I *was* thinking of code produced in the real world, and I don't buy
your assertion. I'm not an academic, and I wouldn't hesitate to lay
down a line of code like that. As I said before, it fits into English
language idioms naturally, and as a result is pretty self-descriptive.

> in a logical analysis, each lang fanatics will actively sell certain
> style of construction, but that's just not the way code in the real
> world are. Ample examples can be found especially in other cultish
> lang groups such as lisp, perl, etc. (less of this phenomenon is found
> in lang like php, javascript, java, C, where the lang simple don't
> create fancy constructions in the name of improvement or esthetics or
> weird philosophy in the first place.)

Long experience particularly in C suggests that you are entirely wrong.
You are conflating simplicity with flexibility; C is a simple language,
but it is very syntactically flexible, and programmers not only can but
do regularly and with malice aforethought write horribly convoluted
code. Sometimes this is out of cunning (dropping through cases in a
switch statement, for instance), sometimes because the language is too
simple (function dispatch tables can look gruesome if you aren't
careful), and sometimes it's because you need a particular sequence of
instructions to get the optimiser to Do The Right Thing; regardless,
it happens in a large fraction of non-trivial C programs.

>> > The above line illustrate well the ad hoc syntax soup nature python is
>> > moving into.
>>
>> To a native English speaker, it illustrates entirely the reverse.
>> List comprehension is actually quite a linguistically natural way
>> to express the iterative construction of a list.
>
> computer lang is not human lang. In argument based on human lang, you
> have AppleScript, Perl, which are un-readable or cumbersome to most
> programers. Even with human lang, if you know linguistics to some
> extend, you know that natural lang is a complete wortheless mess in
> every aspect with respect to “design” qualities.

Having studied natural languages, I am well aware that the designers
of AppleScript didn't study natural languages. If they had, they'd
have been a lot more careful in their choice of constructs to map
AppleScript onto English less ambiguously.

I can't think of a language less like AppleScript than Perl, which
is incomprehesible for entirely different reasons. Grouping them
together as if they had anything else in common is... eccentric.

Computer languages are not human languages, but computer language
constructs do attempt to map onto human language constructs to
provide some measure of comprehensibility. Where a construct like
list comprehension maps very well onto idiomatic English, dismissing
it as "ad hoc syntax soup" is just plain wrong.

Terry Reedy

unread,
Jan 20, 2009, 10:51:38 PM1/20/09
to pytho...@python.org
Rhodri James wrote:

> Computer languages are not human languages, but computer language
> constructs do attempt to map onto human language constructs to
> provide some measure of comprehensibility. Where a construct like
> list comprehension maps very well onto idiomatic English, dismissing
> it as "ad hoc syntax soup" is just plain wrong.
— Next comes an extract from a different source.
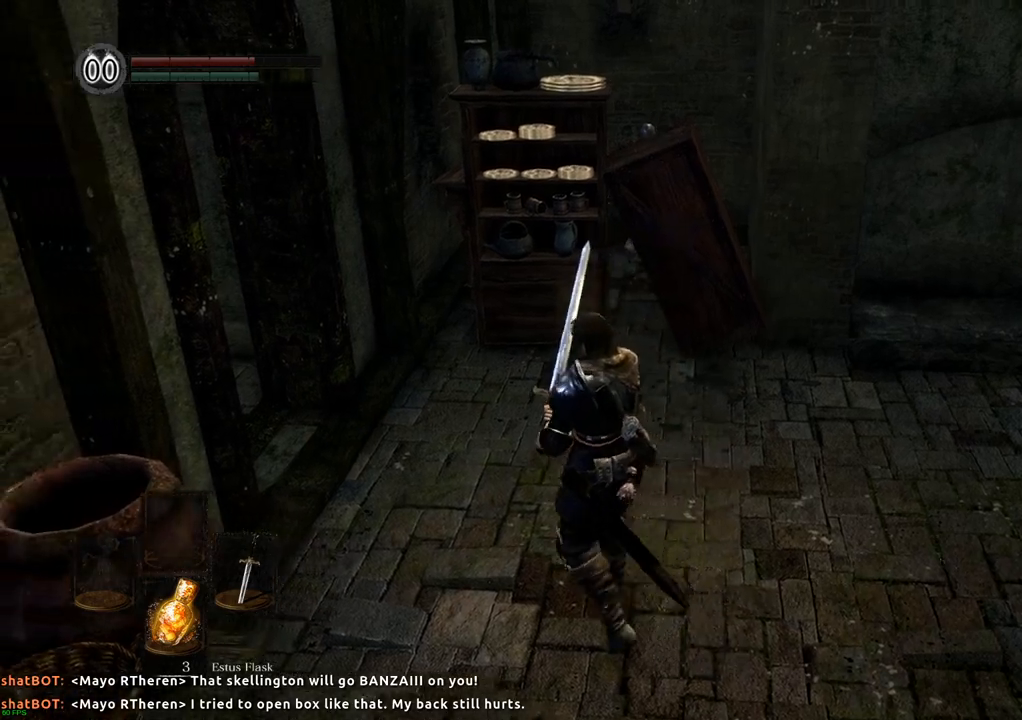
{"buttons": [], "left_stick": "down", "right_stick": "center", "events": [[300, "left_stick", "down"]]}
Especially given that Python's comprehensions are taken from Haskell's
which are taken from mathematics' set builder notation. Also, care was
taken to have a correspondance between comprehension syntax and nested
for- and if- statement syntax. Someone recently made a proposal that
would break that correspondance and which would be 'ad hoc' and it will
surely be rejected.

tjr

Xah Lee

unread,
Jan 20, 2009, 11:35:22 PM1/20/09
to
Xah Lee wrote:
> > consider code produced by corporations, as opposed to with respect to
> > some academic or philsophical logical analysis. Looked in another way,
> > consider if we can compile stat of all existing pyhton code used in
> > real world, you'll find the above style is rarely used.

Rhodri James wrote:
> I *was* thinking of code produced in the real world, and I don't buy
> your assertion. I'm not an academic, and I wouldn't hesitate to lay
> down a line of code like that. As I said before, it fits into English
> language idioms naturally, and as a result is pretty self-descriptive.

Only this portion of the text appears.